Turn Inward: Augustine on the Natural Sciences

In the past two decades or so, debates about science vs. religion have become all the rage.

Frankly – I have found such discussions to be absolutely useless, if only because the participants who engage in such matters usually end up creating caricatures of ideas and viewpoints.

As time has passed though, the whole “Creationism/Evolution” controversy has essentially hit a dead-end.   Lots of people I know who were jumping up and down like mad jack-rabbits for one side or another went on to other things to argue about – limits of free speech versus Political Correctness, the migrant crisis in Europe and the UK, Islamism – Islamophobia?   etc. etc.

In the midst of my Augustinian studies for this blog, I did run across a rather intriguing paragraph from Augustine of Hippo’s De Genesi ad Litteram, one that I wish I had known about a very very long time ago.

As Augustine is remarkably modern in his tone and sentiments, I’ll just quote without commentary.

There is knowledge to be had, after all, about the earth, about the sky, about the other elements of this world, about the movements and revolutions or even the magnitude and distances of the constellations, about the predictable eclipses of moon and sun, about the cycles of years and seasons, about the nature of animals, fruits, stones, and everything else of this kind. And it frequently happens that even non-Christians will have knowledge of this sort in a way that they can substantiate with scientific arguments or experiments. Now it is quite disgraceful and disastrous, something to be on one’s guard against at all costs, that they should ever hear Christians spouting what they claim our Christian literature has to say on these topics, and talking such nonsense that they can scarcely contain their laughter when they see them to be toto caelo, as the saying goes, wide of the mark. And what is so vexing is not that misguided people should be laughed at, as that our authors should be assumed by outsiders to have held such views and, to the great detriment of those about whose salvation we are so concerned, should be written off and consigned to the waste paper basket as so many ignoramuses.
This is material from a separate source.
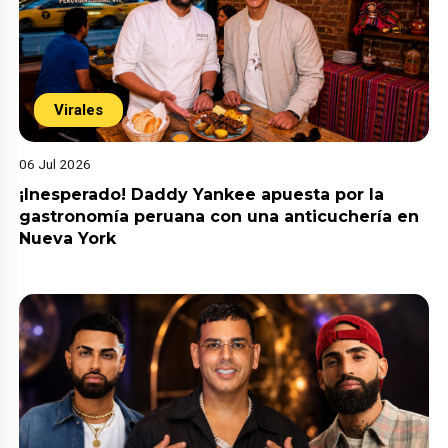
Virales
06 Jul 2026
¡Inesperado! Daddy Yankee apuesta por la
gastronomía peruana con una anticuchería en
Nueva York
Whenever, you see, they catch some members of the Christian community making mistakes on a subject which they know inside out, and defending their hollow opinions on the authority of our books, on what grounds are they going to trust those books on the resurrection of the dead and the hope of eternal life and the kingdom of heaven, when they suppose they include any number of mistakes and fallacies on matters which they themselves have been able to master either by experiment or by the surest of calculations? It is impossible to say what trouble and grief such rash, self-assured know-alls cause the more cautious and experienced brothers and sisters. Whenever they find themselves challenged and taken to task for some shaky and false theory of theirs by people who do not recognize the authority of our books, they try to defend what they have aired with the most frivolous temerity and patent falsehood by bringing forward these same sacred books to justify it. Or they even quote from memory many things said in them which they imagine will provide them with valid evidence, not understanding either what they are saying, or the matters on which they are asserting themselves (1 Tm 1:7).